[Collected data entries]
═══
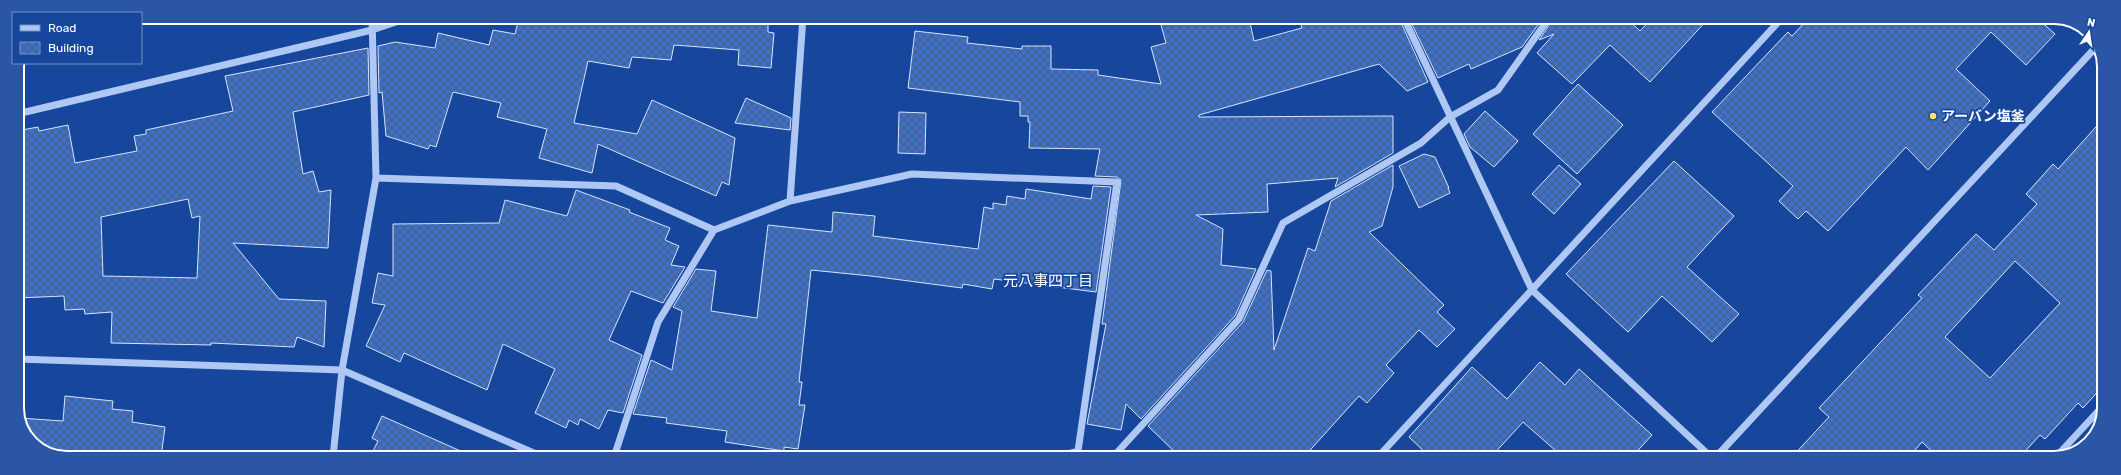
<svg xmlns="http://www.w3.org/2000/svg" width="2121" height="475" font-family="Rubik,'Noto Sans JP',sans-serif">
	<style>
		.building { fill: url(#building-cross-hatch); stroke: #d6e4fd; fill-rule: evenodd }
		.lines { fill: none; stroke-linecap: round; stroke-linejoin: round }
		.minor { stroke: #aec8f3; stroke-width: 7 }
		.poi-dot { fill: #ffe06f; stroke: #17479d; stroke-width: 1.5 }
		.labels { text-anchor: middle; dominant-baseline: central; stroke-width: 3.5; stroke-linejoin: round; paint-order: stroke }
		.poi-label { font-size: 14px; font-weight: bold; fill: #fff; stroke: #17479d; text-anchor: start }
		.neighbourhood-label { font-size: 15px; fill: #fff; stroke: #17479d }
		.rim { fill: none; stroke: #fff; stroke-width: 2 }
	</style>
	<defs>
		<pattern id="building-cross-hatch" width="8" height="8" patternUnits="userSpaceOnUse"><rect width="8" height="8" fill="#3f70c3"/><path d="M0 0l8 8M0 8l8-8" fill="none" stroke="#465c82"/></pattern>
	</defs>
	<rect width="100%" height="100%" fill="#17479d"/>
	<path class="building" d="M541,17H673L768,24V32L774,33L771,68L738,65L739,50L674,45L671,60L632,57L629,68L588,61L574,123L637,134L652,100L735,138L729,185L722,182L716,196L598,144L592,173L539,158L547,129L497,117L501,103L453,92L436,147L430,145L428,149L386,136L382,92L379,93L378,46L395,42L435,48L438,33L489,45L493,30L515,34L519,18L540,23Z
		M1159,18H1249L1254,41L1302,28L1299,18H1399L1428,82L1407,91L1379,64L1199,115V117L1393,116V153L1335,187L1338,178L1267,184L1268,212L1196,215L1223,229L1221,265L1256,269L1235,316L1141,419L1126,404L1121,430L1087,424L1106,324H1102L1121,180L1117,177L1095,176L1100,149L1029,148L1030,122H1028V116H1020V102L908,88L915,31L968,37L967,43L1022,49V46H1051V69L1098,70V75L1161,84L1151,47L1166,43Z
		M1409,18H1543L1522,47L1471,69L1469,64L1438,78Z
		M1554,18H1626L1640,31L1652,18H1709L1650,82L1610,45L1572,84L1537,53L1554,34L1539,40Z
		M1809,18H2037L2055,34L2026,65L1991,32L1956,69L1990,101L1928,170L1906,147L1828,231L1806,211L1798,219L1779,201L1793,186L1712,112L1788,32L1792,36Z
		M368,48L369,95L293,112L303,174L313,171L319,192L331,190L328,248L233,243L279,299L326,301L324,347L297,337L294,347L211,343V345L111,343L112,312L85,314L84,309L65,310L64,296L17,298V131L38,127L39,131L68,125L75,163L137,151L134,136L146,134V130L233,111L225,76ZM188,199L192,218L200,216L197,278L103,276L101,217Z
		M1578,84L1623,125L1577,174L1533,134Z
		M746,98L791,118L790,130L735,123Z
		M1485,111L1518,141L1494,167L1470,147L1464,134Z
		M899,112L926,113L925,154L898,153Z
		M2104,118L2103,386L2083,408L2078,403L2045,439L2040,435L2019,458H1939L1922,442L1908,458H1791L1829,417L1819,408L1922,298L1918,295L1976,234L1994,250L2037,204L2026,194L2053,164L2058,169ZM2015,261L2060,303L1990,378L1945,337Z
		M1424,154L1435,157L1449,188H1448L1450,193L1419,208L1399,166Z
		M1674,161L1734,216L1687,267L1739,314L1712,342L1662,296L1628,332L1566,274Z
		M1393,165V187L1382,226L1369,232L1444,305L1437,312L1455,329L1437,347L1419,330L1386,365L1394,373L1367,403L1359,396L1303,458H1181L1148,426L1243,322L1267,270L1271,271L1274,350L1308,248L1315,251L1331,201Z
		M1559,165L1581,184L1554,214L1532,194Z
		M1093,186L1111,187L1096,292L994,279L992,289L963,284L962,288L871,276L811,270L799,382H802L799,405H805L798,449L784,447V451L725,442L727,431L666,423L667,418L633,414L651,360L672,370L682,311L673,307L696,269L716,271L711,311L757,318L768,225L832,232L833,212L875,216L873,236L978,249L984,207L993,209V203L1006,205L1007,196L1025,199L1026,189L1091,199Z
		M576,190L630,210L629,212L670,228L665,240L679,246L671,265L685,267L663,303L631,291L609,340L642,355L623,413L608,410L599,429L580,419L578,425L569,420L566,428L535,413L555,369L503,344L487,390L404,353L400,362L366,346L385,305L372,303L378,273L393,276V224L499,223L505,200L567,216Z
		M1540,362L1565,385L1579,369L1652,435L1631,458H1564L1523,422L1490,458H1431L1409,437L1472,367L1507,399Z
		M65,396L113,401L112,409L133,411L132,422L165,427L161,457H57L31,443L19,418L63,421Z
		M382,416L474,457H370L378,441L372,438Z"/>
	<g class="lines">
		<path class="minor" d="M1404,18L1532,290L1712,458
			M2089,33L2092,36
			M17,114L372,30L411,17
			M376,178L616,186L714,230
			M790,201L803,17
			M17,359L342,370L543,457
			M333,457L342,370L376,178L372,17
			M614,457L658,322L714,230L790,201L912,174L1117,182L1078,451
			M1053,458L1078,451L1084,458
			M1112,458L1239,319L1283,223L1421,143L1450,117L1498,90L1549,18
			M1377,458L1782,18
			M1715,458L2097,46
			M2055,458L2103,406"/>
	</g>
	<circle class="poi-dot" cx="1933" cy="116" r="4"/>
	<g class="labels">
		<g class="poi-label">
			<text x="1941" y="116">アーバン塩釜</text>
		</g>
		<g class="neighbourhood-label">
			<text x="1048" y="281">元八事四丁目</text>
		</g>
	</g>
	<path d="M0 0H2121V475H0ZM67 24H2054A43 43 0 0 1 2097 67V408A43 43 0 0 1 2054 451H67A43 43 0 0 1 24 408V67A43 43 0 0 1 67 24Z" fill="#2a56a5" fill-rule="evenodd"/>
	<path class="rim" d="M67 24H2054A43 43 0 0 1 2097 67V408A43 43 0 0 1 2054 451H67A43 43 0 0 1 24 408V67A43 43 0 0 1 67 24Z"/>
	<rect x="12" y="12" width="130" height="52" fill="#17479d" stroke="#7491c4"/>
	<rect x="20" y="25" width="20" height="6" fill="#aec8f3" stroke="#7491c4"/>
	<text x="48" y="32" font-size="12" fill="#ffffff">Road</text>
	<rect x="20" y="42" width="20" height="12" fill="url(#building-cross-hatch)" stroke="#7491c4"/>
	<text x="48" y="52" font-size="12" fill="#ffffff">Building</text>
	<g transform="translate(2089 32) rotate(13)" stroke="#17479d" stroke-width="3" paint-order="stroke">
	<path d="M0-3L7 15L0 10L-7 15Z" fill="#ffffff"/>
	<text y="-6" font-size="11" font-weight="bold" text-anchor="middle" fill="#ffffff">N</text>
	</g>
</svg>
═══
* What you need to do: Identify every line above that includes the word "round", and show those lines.

* Task result:
		.lines { fill: none; stroke-linecap: round; stroke-linejoin: round }
		.labels { text-anchor: middle; dominant-baseline: central; stroke-width: 3.5; stroke-linejoin: round; paint-order: stroke }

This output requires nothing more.